Pertama, adalah konteks di mana kasus seperti ini terjadi, yaitu di Indonesia atau di luar negeri.
Fuji mengatakan, beberapa masyarakat menginginkan apa yang disebut dengan "bayangan ideal" masyarakat yang utopis dari kondisi faktual yang mereka alami.
Utopis yang dimaksud ialah khayalan di mana orang memimpikan suatu tata masyarakat dan tata politik yang hanya bagus dalam gambaran, tetapi sulit untuk diwujudkan.
Ini bisa menjelaskan kasus-kasus "micronations" (negara-negara mikro) di Eropa dan Amerika.
Sementara itu, untuk KAS yang berkonteks di Indonesia, maka ada dua sisi yang harus dilihat.
1. Siapa yang mendirikan
Klaim mengenai raja KAS itu hanya dilakukan sepihak oleh Toto Santoso saja.

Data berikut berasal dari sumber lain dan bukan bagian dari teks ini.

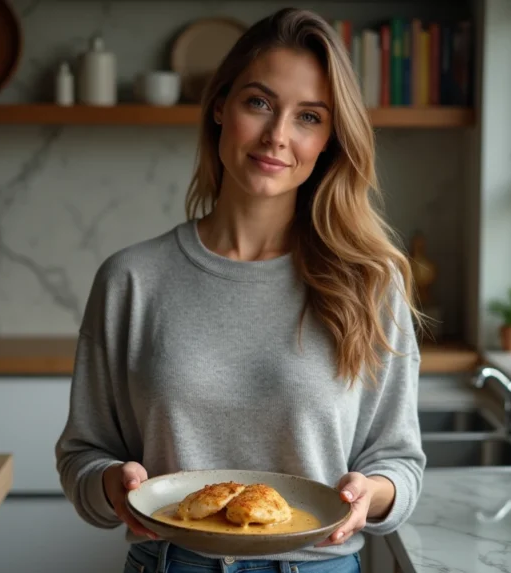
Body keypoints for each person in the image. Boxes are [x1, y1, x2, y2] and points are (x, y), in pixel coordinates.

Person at [55, 7, 426, 573]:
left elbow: (399, 461)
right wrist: (111, 482)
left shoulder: (370, 283)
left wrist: (368, 495)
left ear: (329, 139)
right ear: (220, 107)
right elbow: (84, 453)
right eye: (259, 103)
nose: (278, 135)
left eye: (308, 117)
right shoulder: (131, 280)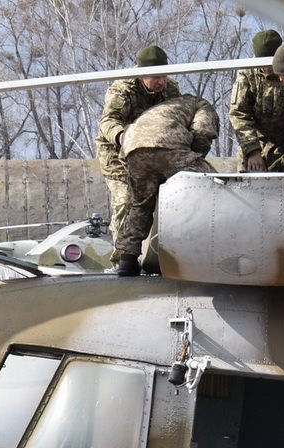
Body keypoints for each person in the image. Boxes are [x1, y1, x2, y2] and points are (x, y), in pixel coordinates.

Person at [115, 95, 219, 276]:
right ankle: (214, 249)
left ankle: (127, 260)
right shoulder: (202, 104)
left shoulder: (163, 109)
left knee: (140, 204)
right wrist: (193, 158)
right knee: (215, 187)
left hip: (131, 148)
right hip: (168, 145)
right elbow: (203, 131)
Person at [96, 45, 180, 264]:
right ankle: (121, 259)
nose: (161, 81)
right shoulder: (122, 88)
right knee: (125, 200)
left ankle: (163, 255)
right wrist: (123, 137)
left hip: (153, 155)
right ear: (142, 74)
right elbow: (108, 120)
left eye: (164, 76)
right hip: (118, 155)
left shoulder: (170, 90)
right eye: (155, 77)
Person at [229, 30, 284, 172]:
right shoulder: (247, 73)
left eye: (270, 63)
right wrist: (253, 150)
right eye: (262, 63)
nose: (267, 68)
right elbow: (238, 113)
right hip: (256, 143)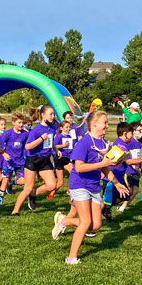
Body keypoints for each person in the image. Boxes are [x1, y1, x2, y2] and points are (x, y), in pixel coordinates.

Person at [50, 111, 127, 264]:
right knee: (85, 222)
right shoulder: (84, 142)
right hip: (79, 185)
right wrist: (102, 164)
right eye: (104, 122)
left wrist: (117, 184)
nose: (107, 125)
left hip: (94, 187)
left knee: (96, 224)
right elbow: (78, 167)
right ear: (94, 124)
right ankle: (71, 258)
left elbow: (105, 169)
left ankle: (64, 221)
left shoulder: (104, 144)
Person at [11, 105, 58, 215]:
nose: (53, 116)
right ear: (42, 115)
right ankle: (15, 210)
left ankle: (34, 194)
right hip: (33, 159)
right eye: (50, 114)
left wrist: (55, 149)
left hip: (45, 160)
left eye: (53, 114)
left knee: (52, 185)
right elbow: (27, 147)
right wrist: (41, 139)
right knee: (27, 187)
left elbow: (50, 140)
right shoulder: (36, 130)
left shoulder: (52, 127)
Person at [0, 112, 29, 207]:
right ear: (13, 122)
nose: (21, 125)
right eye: (19, 122)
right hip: (9, 161)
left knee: (23, 181)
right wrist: (4, 154)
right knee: (4, 180)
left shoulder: (25, 134)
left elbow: (31, 142)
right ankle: (0, 200)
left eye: (22, 123)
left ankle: (12, 182)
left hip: (20, 162)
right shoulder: (7, 134)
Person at [51, 120, 74, 199]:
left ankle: (70, 189)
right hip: (60, 159)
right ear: (61, 128)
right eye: (66, 127)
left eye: (69, 127)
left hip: (67, 159)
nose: (68, 129)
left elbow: (71, 148)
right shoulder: (59, 136)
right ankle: (51, 194)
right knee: (60, 182)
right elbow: (54, 146)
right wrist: (63, 145)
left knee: (74, 173)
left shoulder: (69, 137)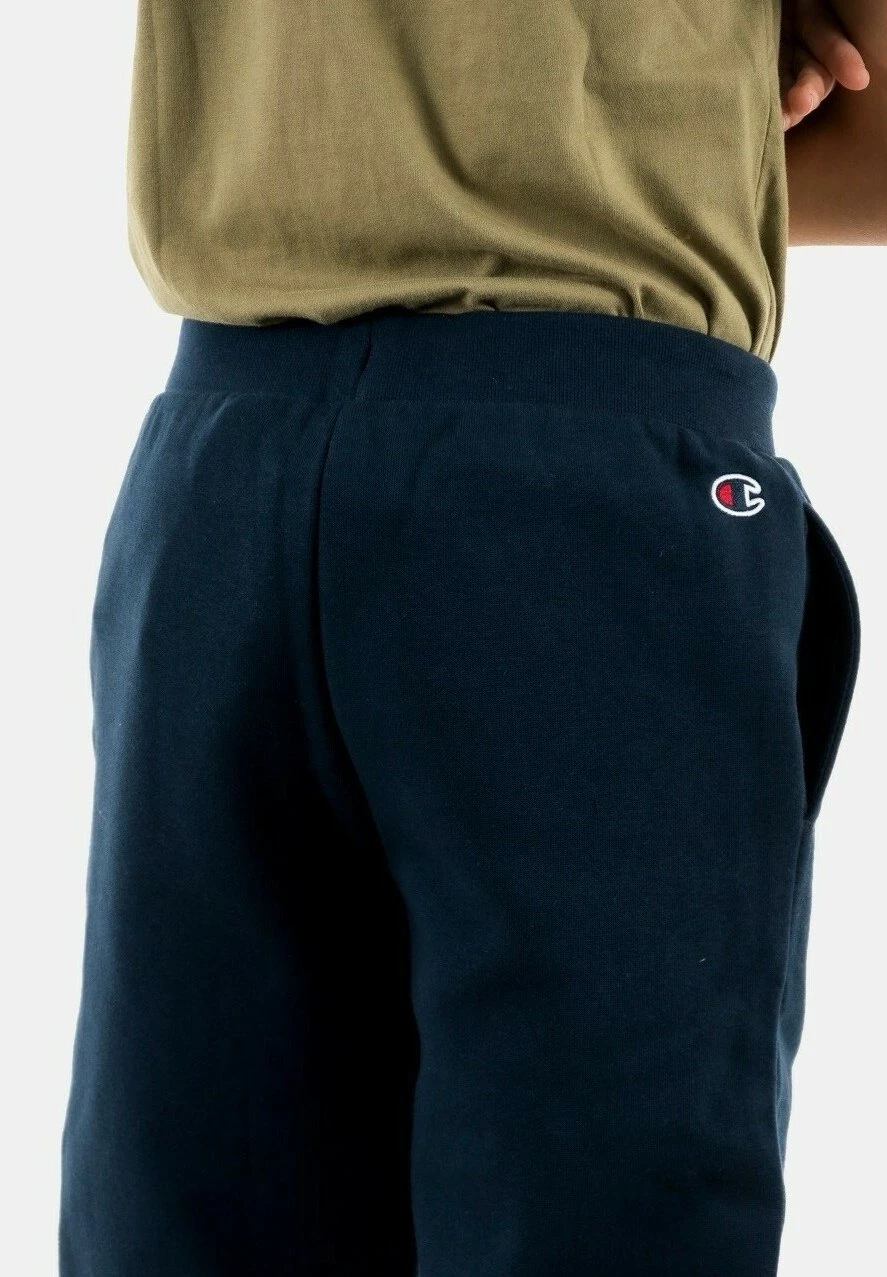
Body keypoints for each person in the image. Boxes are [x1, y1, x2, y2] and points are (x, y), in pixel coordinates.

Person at [58, 2, 881, 1273]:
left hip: (224, 467)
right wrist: (650, 108)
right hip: (575, 460)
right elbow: (873, 141)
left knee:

Oleh sebab itu, kata Fuji, kita harus melihat terlebih dahulu biografi kriminalitas dari Toto. Apakah Toto pernah melakukan tindak kriminal dan bila ada, apa tindak kriminal tersebut?
2. Nilai "romantisme" majapahit
Mengklaim sebagai penerus Majapahit, Keraton Agung Sejagat merupakan bentuk romantisme kejayaan majapahit.